Ryan v. Napier (8/23/28)

We blogged the Court of Appeals’ opinion here; go there for the facts.

The Supreme Court vacates that opinion, reverses, and remands. “[W]e conclude that negligence and intent are mutually exclusive grounds for liability.”  “It follows that if a defendant acts with the intent to cause a harmful or offensive touching (battery), that same act cannot constitute negligence.” Neither negligent use of intentional force nor negligent evaluation of whether to use force is a tort.

The trial court should have granted the defense motion for summary judgment on negligence. Treating it as an an intermediate order affecting the judgment, the court remands for its entry.

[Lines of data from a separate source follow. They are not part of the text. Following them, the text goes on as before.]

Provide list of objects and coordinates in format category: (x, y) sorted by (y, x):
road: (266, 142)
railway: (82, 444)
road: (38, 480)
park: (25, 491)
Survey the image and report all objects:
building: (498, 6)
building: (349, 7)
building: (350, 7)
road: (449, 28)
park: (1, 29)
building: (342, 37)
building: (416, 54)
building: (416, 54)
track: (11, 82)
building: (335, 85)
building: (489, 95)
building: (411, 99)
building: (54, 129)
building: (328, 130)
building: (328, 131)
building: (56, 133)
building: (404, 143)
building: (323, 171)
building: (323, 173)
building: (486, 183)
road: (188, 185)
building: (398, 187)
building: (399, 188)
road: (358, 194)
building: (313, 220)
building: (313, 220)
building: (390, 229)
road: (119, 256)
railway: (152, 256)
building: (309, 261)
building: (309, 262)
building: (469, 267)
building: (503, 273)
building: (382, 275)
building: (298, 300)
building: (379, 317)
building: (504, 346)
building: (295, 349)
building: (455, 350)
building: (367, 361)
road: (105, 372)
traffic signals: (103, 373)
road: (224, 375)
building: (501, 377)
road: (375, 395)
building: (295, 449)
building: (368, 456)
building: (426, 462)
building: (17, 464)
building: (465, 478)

The court also addresses other issues “to provide guidance.” Since they’re dicta the guidance value is not entirely solid; the court seems drawn to comment on them because the parties briefed them, which is the cart pulling the horse. In any event, the court says that the jury shouldn’t be instructed on 13-409 (defense of justification regarding arrest or escape) in a negligence case and that when it is used in a civil case the defendant bears the burden of proving it. And the court agrees with Judge Espinosa that expert witnesses shouldn’t purport to tell the jury what the legal standards for justification are.